## [Estratto scelto]
>>>>

Negli ultimi trent’anni gli esseri umani hanno riempito il web di contenuti. Poi sono arrivati strumenti come ChatGPT, Sora, Gemini e decine di generatori simili, capaci in pochissimo tempo di produrre testi, immagini e video in quantità superiori a quelle create dall’uomo. Secondo una ricerca pubblicata su Arxiv, almeno il 30% dei testi presenti sul web è oggi generato dall’intelligenza artificiale, ma la percentuale reale potrebbe avvicinarsi al 40%. Di questo passo, la produzione umana rischia di diventare minoritaria in pochi mesi.

È in questo contesto che si diffonde il termine AI slop, letteralmente “sbobba”: contenuti spam, di bassissima qualità e prodotti in modo massivo, spesso senza alcuna cura o intervento umano. Non a caso, la parola slop è diventata anche un acronimo: Spammy, Low-quality, Over-produced. Ed è stata indicata come parola dell’anno dal dizionario Merriam-Webster.

<<<<

## [Quiz basati su grafici]
>>>>

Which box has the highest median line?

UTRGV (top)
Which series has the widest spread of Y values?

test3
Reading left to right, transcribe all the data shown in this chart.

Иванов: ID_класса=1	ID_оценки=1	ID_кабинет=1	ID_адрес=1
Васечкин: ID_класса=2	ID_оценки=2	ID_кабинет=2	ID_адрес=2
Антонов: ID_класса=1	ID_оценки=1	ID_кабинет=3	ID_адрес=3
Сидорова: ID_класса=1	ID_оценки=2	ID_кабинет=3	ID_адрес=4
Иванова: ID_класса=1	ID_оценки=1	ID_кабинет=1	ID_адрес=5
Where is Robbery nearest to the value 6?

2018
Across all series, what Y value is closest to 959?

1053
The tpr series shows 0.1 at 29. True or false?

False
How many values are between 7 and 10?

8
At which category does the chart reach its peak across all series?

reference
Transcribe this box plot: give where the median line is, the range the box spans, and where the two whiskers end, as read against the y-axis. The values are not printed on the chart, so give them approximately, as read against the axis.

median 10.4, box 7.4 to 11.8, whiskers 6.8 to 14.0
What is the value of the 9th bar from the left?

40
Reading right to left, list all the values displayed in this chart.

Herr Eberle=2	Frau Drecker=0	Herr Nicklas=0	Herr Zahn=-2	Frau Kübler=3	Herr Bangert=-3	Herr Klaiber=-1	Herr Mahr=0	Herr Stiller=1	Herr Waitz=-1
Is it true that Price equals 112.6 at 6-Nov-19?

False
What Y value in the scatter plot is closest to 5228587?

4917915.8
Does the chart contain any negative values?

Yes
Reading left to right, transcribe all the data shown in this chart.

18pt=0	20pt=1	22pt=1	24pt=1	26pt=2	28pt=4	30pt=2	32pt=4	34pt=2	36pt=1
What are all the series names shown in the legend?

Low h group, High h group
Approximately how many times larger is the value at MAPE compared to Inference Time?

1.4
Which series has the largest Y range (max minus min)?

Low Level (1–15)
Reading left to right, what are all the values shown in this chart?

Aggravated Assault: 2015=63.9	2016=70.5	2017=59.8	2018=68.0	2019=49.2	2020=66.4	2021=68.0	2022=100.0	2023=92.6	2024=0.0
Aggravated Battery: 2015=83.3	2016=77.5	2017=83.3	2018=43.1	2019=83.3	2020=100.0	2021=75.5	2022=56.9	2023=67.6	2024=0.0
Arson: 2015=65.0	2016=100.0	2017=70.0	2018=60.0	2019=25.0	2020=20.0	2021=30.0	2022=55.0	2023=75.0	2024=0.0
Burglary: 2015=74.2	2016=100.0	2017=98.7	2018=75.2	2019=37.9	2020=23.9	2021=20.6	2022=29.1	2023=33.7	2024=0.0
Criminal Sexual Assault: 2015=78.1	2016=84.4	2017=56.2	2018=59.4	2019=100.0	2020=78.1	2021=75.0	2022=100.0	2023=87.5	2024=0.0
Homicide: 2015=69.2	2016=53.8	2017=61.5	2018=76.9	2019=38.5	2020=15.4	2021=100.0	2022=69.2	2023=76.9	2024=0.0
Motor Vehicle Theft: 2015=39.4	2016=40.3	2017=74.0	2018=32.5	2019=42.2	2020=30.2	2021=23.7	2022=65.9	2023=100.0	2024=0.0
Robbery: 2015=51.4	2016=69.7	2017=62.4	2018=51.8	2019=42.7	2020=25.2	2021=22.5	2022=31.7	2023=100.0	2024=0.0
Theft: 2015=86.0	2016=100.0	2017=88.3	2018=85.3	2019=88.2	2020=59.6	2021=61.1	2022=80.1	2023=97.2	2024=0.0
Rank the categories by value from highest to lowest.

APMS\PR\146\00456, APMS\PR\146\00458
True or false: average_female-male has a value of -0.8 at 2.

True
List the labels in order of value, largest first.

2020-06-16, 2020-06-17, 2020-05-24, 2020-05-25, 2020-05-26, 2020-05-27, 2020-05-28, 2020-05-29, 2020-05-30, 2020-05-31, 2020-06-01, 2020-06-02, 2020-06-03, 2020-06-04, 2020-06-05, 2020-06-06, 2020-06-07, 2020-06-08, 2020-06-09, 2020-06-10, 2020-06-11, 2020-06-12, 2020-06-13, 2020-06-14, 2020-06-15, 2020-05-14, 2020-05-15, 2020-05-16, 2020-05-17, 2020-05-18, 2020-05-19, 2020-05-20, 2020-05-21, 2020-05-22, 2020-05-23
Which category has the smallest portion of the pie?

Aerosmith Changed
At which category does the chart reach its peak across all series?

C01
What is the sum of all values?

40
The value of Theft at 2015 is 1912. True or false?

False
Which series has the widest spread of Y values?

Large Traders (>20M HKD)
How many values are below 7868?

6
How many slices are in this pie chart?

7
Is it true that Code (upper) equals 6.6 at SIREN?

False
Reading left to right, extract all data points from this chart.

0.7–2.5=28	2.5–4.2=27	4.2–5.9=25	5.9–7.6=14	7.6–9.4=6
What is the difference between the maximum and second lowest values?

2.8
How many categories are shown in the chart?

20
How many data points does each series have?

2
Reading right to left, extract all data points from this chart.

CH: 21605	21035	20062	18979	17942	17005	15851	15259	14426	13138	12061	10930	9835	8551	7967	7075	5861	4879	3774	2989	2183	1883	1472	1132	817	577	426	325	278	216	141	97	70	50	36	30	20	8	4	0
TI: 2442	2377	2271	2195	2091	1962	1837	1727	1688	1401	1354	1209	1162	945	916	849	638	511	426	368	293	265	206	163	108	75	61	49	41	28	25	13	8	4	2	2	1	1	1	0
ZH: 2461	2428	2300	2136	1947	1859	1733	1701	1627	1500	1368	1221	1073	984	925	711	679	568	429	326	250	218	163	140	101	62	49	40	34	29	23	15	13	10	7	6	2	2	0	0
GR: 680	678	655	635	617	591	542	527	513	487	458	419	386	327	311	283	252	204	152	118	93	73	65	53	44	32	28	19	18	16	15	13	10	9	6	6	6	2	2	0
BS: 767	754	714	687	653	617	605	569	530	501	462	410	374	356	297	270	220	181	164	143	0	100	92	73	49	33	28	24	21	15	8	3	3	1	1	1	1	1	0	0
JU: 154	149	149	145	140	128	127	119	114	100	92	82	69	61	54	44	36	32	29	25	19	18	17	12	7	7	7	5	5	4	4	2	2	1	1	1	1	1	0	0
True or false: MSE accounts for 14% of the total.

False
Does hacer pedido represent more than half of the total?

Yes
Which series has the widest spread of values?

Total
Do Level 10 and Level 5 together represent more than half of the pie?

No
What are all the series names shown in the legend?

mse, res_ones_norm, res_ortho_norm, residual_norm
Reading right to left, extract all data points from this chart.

<<<<

## [Esercizi da svolgere]
• a. Rispondi a queste domande sul brano sull'AI slop:
(i) Secondo la ricerca pubblicata su Arxiv, quale quota minima dei testi presenti sul web è oggi generata dall'intelligenza artificiale?
(ii) Quali parole inglesi formano l'acronimo slop?
(iii) Quale dizionario ha indicato slop come parola dell'anno?
• b. Porta avanti il brano sull'AI slop dopo la sua ultima frase.
Le voci non hanno alcun legame con il brano sull'AI slop.

## [Risposte per esercizio]
• a.
(i) Almeno il 30%.
(ii) Spammy, Low-quality, Over-produced.
(iii) Il Merriam-Webster.

• b.
Non tutto ciò che viene creato con l’intelligenza artificiale è slop. Come ha spiegato l’esperto di cultura digitale Simon Willison, la differenza sta nella cura: quando un contenuto è generato senza attenzione e imposto agli utenti che non lo hanno richiesto, allora sì, è slop. Benjamin Hoffman sul New York Times ha usato un’immagine efficace: la slop è come il mangime con cui si nutre a forza il bestiame, qualcosa di indistinto, abbondante e privo di valore.

A differenza delle fake news o dei deepfake, la slop non mira a ingannare. Nella maggior parte dei casi non diffonde truffe né disinformazione: è semplicemente irrilevante, ma travolge tutto per effetto della quantità. È il contenuto perfetto per un’epoca in cui molti materiali vengono creati “per il LOL”, destinati a essere consumati in pochi secondi e dimenticati subito dopo. Un fenomeno che richiama il concetto di bullshit descritto dal filosofo Harry G. Frankfurt: discorsi prodotti senza alcun riguardo per la verità, indifferenti al vero e al falso.

La sbobba digitale non riguarda solo i testi. Nessuna forma di creatività è al riparo. Spotify ha rimosso in un solo anno 75 milioni di brani considerati spam. I generatori di immagini e video hanno reso possibile creare senza limiti clip e visual perfettamente inutili che popolano social network e piattaforme di intrattenimento. Reddit, il giornalismo online, la pubblicità, le locandine di eventi: ovunque cresce la percezione di un rumore di fondo artificiale.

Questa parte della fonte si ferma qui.